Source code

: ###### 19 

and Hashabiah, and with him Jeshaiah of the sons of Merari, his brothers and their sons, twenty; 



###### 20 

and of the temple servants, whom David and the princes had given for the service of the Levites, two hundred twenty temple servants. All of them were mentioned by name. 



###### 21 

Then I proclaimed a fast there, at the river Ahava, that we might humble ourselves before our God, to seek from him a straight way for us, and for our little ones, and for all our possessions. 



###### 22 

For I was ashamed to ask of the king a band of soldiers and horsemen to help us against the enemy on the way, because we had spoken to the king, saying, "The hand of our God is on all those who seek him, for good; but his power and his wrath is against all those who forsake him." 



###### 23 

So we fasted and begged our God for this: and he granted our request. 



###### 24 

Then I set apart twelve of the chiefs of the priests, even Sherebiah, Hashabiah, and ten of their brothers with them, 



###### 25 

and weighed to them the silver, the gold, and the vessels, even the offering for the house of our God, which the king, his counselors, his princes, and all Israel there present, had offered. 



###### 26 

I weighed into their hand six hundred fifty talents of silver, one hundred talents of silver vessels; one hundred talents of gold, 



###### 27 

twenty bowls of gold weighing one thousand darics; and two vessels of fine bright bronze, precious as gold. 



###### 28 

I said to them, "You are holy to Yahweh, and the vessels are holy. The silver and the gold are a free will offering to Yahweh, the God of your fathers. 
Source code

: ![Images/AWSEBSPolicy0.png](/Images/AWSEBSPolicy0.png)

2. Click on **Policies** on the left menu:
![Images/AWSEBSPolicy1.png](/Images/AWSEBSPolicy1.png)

= = = =

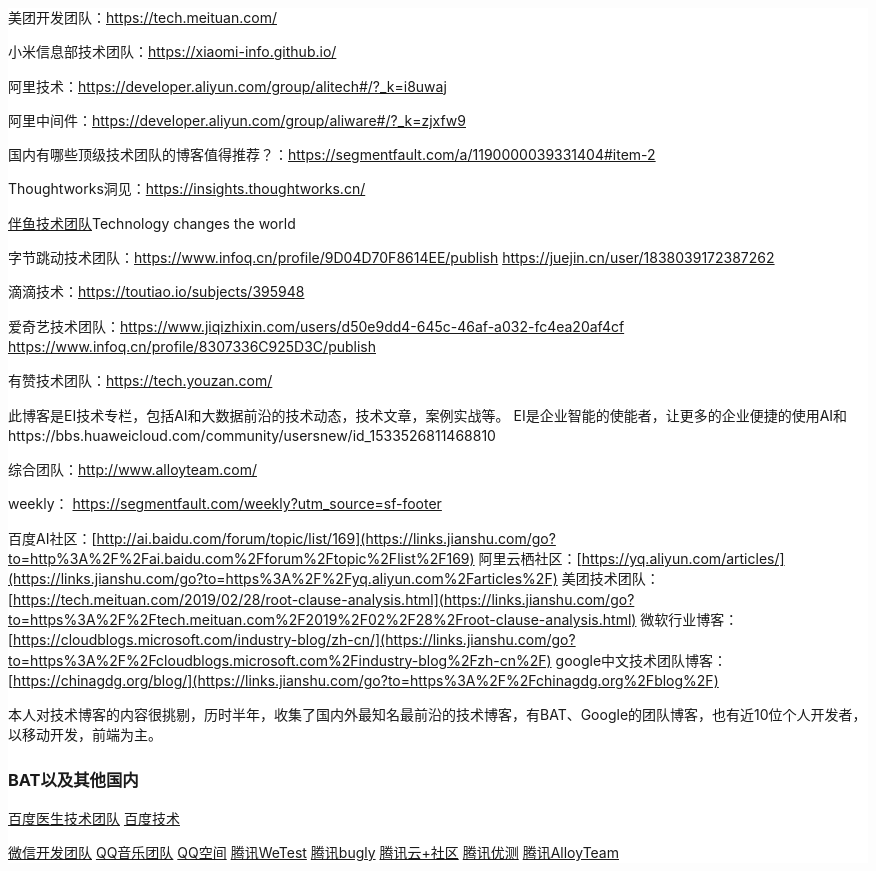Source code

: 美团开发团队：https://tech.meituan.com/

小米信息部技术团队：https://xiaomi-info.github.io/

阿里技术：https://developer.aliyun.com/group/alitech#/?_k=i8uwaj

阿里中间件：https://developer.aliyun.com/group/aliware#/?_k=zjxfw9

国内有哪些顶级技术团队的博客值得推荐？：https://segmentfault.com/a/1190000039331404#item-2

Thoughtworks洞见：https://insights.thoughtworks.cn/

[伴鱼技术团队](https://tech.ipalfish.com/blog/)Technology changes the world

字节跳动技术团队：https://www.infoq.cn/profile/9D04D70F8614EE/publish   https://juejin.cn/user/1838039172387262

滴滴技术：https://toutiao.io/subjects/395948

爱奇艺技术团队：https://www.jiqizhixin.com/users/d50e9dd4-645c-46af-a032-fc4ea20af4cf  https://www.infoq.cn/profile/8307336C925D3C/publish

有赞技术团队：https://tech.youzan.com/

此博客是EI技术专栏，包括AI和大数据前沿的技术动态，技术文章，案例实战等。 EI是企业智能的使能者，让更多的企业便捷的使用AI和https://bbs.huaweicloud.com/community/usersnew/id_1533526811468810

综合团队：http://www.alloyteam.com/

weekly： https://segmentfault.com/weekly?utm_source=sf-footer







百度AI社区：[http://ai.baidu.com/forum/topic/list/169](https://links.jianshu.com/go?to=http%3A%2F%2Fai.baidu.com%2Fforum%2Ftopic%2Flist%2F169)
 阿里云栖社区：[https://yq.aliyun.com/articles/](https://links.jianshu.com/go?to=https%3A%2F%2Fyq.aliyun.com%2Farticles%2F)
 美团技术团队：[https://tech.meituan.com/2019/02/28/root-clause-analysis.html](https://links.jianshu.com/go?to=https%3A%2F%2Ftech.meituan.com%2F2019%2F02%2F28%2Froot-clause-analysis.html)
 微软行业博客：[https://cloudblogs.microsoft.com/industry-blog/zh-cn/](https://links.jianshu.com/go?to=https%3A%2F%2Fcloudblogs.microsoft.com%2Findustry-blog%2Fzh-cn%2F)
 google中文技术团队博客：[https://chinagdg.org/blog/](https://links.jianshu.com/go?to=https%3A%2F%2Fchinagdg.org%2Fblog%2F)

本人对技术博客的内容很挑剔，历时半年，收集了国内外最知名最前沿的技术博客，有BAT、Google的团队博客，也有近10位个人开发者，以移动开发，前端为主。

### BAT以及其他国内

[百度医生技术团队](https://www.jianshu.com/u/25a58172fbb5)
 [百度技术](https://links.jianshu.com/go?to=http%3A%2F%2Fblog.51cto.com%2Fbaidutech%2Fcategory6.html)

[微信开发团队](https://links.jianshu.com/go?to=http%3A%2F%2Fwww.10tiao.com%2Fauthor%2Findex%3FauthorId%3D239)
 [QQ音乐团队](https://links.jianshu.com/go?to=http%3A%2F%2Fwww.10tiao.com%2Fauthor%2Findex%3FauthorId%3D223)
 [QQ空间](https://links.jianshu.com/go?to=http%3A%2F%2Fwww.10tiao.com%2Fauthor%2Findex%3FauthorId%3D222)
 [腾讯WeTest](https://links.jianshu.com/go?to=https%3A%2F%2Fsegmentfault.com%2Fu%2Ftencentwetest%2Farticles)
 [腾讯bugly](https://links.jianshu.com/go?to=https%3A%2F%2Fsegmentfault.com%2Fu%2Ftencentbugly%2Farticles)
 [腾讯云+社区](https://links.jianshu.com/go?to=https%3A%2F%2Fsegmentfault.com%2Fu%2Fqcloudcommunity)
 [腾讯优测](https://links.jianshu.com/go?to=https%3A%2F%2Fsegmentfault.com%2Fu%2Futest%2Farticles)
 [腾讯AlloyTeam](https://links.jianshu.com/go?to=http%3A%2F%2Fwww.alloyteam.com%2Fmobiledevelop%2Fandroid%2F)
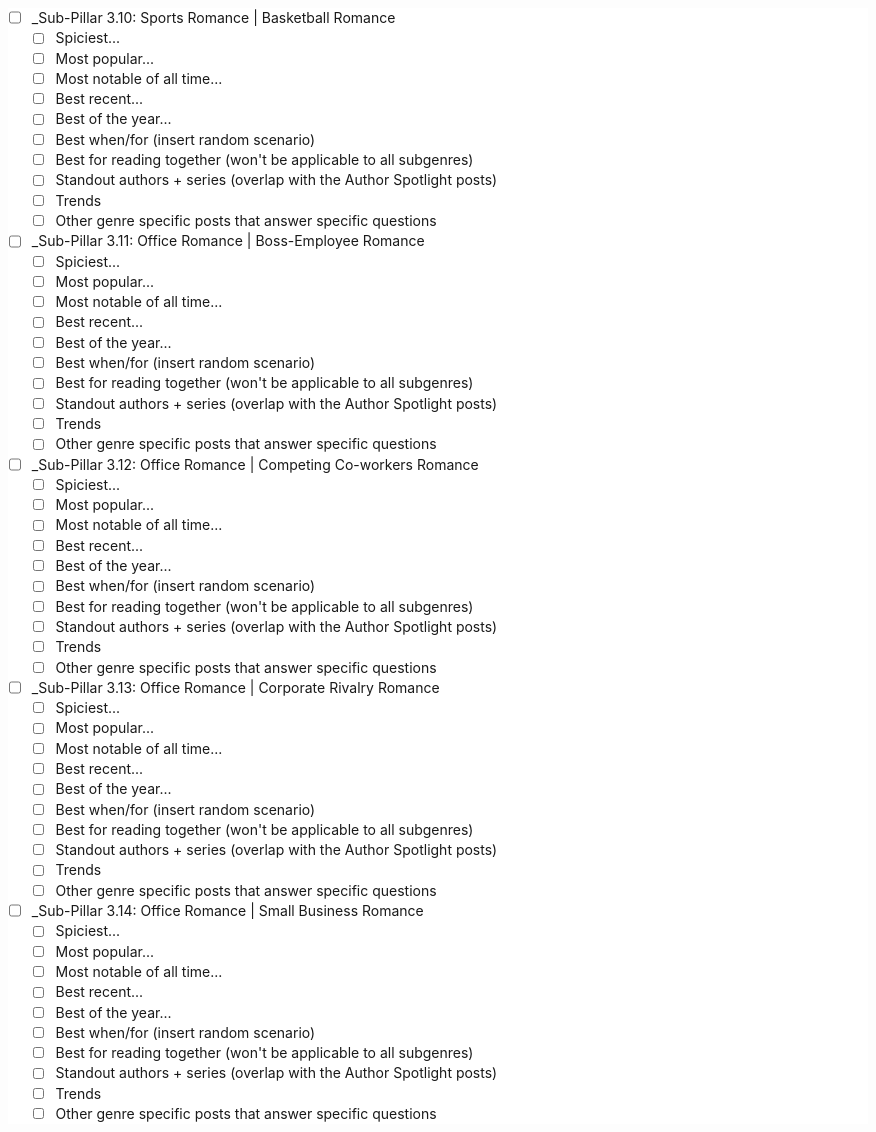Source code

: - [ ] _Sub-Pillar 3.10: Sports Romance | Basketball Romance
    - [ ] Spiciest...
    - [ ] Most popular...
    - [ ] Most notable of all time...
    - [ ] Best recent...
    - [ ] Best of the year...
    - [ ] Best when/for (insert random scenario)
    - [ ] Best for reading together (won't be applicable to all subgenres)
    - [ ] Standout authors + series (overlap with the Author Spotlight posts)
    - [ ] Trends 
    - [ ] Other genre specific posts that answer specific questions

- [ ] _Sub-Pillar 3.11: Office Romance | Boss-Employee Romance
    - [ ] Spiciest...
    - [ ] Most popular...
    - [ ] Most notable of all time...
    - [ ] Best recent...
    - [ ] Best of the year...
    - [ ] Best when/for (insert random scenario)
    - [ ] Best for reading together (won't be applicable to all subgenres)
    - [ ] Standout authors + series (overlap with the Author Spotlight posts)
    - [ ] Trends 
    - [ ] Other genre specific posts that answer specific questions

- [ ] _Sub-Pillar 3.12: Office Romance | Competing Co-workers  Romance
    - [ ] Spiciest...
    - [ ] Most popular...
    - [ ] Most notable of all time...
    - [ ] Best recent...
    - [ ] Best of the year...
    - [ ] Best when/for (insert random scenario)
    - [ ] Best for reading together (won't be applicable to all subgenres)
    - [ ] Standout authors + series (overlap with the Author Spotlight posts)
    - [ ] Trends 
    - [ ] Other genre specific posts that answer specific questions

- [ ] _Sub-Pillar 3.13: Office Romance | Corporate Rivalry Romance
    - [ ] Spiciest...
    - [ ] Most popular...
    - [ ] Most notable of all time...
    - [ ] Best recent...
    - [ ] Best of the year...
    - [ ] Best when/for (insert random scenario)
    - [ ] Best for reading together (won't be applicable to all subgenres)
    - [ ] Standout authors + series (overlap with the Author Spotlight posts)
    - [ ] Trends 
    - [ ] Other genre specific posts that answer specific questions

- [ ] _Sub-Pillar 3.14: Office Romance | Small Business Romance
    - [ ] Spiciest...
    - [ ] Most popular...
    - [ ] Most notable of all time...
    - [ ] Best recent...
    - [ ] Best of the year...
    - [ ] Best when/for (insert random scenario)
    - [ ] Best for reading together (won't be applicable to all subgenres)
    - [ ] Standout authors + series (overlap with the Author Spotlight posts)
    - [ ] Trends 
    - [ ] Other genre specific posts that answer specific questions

= = = =

* Your objective *
When the word "silver" occurs in a line above, list that line.

* Written answer *
and weighed to them the silver, the gold, and the vessels, even the offering for the house of our God, which the king, his counselors, his princes, and all Israel there present, had offered. 
I weighed into their hand six hundred fifty talents of silver, one hundred talents of silver vessels; one hundred talents of gold, 
I said to them, "You are holy to Yahweh, and the vessels are holy. The silver and the gold are a free will offering to Yahweh, the God of your fathers. 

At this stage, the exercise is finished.